This is just me ... when I shoot 777 powder, I swab the bore after/between every shot. The reason is Triple Seven in some, not all rifles, can create a "crud ring." A crud ring is un-burnt powder, burnt powder that is now a fouling substance, etc. And in some, again ... not all rifles, this crud ring can do a couple things; it can lead a shooter/loader of the next round to mistake a false base on the rifle. As the shooter pushes the next round down the barrel on an un-swabbed barrel, they hit the crud ring and can (and have) mistake the feeling for ... being at the bottom of the breech. When actually they are just slightly higher then that. That means the powder dumped down is not compressed in an equal manner to the prior load.
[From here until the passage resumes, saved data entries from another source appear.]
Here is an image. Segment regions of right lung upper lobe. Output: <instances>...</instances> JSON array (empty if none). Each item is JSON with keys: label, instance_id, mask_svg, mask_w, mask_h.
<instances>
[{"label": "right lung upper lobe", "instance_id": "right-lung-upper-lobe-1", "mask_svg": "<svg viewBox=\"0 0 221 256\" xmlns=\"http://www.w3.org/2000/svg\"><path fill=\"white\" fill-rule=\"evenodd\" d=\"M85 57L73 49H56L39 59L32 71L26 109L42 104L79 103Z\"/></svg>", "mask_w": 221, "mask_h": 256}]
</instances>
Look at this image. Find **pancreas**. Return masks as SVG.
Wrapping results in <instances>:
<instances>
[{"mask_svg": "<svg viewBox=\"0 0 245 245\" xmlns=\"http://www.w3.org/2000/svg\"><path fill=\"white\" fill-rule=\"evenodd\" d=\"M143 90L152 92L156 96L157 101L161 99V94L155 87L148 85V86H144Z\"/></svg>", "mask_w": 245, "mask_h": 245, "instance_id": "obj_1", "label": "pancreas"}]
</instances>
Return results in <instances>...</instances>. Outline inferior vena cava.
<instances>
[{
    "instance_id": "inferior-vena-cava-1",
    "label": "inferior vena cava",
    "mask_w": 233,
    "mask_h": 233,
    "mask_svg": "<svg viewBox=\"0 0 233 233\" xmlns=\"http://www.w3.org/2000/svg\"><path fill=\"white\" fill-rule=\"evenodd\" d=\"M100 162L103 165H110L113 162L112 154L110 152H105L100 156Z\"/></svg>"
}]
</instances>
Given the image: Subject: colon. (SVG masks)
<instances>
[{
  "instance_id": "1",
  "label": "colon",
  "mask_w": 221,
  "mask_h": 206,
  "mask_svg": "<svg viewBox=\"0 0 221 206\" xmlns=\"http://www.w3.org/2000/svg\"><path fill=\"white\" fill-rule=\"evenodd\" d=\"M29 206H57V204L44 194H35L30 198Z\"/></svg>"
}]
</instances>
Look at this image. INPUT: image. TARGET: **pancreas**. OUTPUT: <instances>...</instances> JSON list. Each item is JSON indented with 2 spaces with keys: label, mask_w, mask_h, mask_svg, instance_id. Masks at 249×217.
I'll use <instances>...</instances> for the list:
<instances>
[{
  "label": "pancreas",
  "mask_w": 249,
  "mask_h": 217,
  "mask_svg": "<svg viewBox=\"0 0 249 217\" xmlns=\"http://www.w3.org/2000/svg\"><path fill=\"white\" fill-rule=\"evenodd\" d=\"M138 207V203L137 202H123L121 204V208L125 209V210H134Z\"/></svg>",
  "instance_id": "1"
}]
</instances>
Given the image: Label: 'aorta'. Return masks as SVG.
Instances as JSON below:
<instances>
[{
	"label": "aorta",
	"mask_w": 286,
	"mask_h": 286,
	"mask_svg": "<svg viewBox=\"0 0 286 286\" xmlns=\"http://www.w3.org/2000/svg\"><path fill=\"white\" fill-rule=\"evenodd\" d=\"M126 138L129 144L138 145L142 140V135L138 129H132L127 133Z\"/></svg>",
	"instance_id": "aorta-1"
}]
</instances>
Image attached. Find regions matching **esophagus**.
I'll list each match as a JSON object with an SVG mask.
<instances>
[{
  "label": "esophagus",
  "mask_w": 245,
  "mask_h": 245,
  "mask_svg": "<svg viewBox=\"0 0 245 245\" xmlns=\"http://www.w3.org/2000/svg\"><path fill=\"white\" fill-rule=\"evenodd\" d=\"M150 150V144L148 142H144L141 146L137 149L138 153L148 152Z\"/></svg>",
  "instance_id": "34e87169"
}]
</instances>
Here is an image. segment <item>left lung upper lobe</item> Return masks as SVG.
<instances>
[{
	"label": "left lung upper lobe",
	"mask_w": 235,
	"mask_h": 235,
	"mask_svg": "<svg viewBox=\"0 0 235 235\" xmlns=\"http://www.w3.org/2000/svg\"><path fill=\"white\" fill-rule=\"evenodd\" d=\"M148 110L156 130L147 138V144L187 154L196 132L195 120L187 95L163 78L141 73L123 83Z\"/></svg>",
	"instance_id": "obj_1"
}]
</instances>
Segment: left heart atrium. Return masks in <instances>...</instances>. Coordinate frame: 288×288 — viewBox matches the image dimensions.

This can lead to poor second shot accuracy, and possibly even damage to the gun technically. Although I have never seen that.
To stay consistent in our shooting, we must do the same thing over and over with muzzle loaders. So by swabbing the barrel each time, we do that. We consistently have approximately the same barrel conditions shot to shot. So technically we take some of the inaccuracy factors out of the equation.
As for things to use to swab with. Save some money. Go to the Dollar Store and get a cheap bottle of window cleaner. I use old T shirts, but some patches work nice too. Just spritz the patch and work that down and back up the barrel in three inches at a time sections. Then flip the patch over and do it all over again. The trick is ... don't saturate the patch but don't run a dry patch down a dirty barrel. Just a slightly damp patch works best. And in time and practice you will be able to feel and tell which patch is perfect. If you can ring water out of the patch do it, it was too wet.
After the wet patch then run a dry patch or two. Now you have pulled the fouling, and dried the barrel so it can accept the next powder charge without contamination. And I see as usual, I have been rambling on. Windex works real good and is much cheaper to use.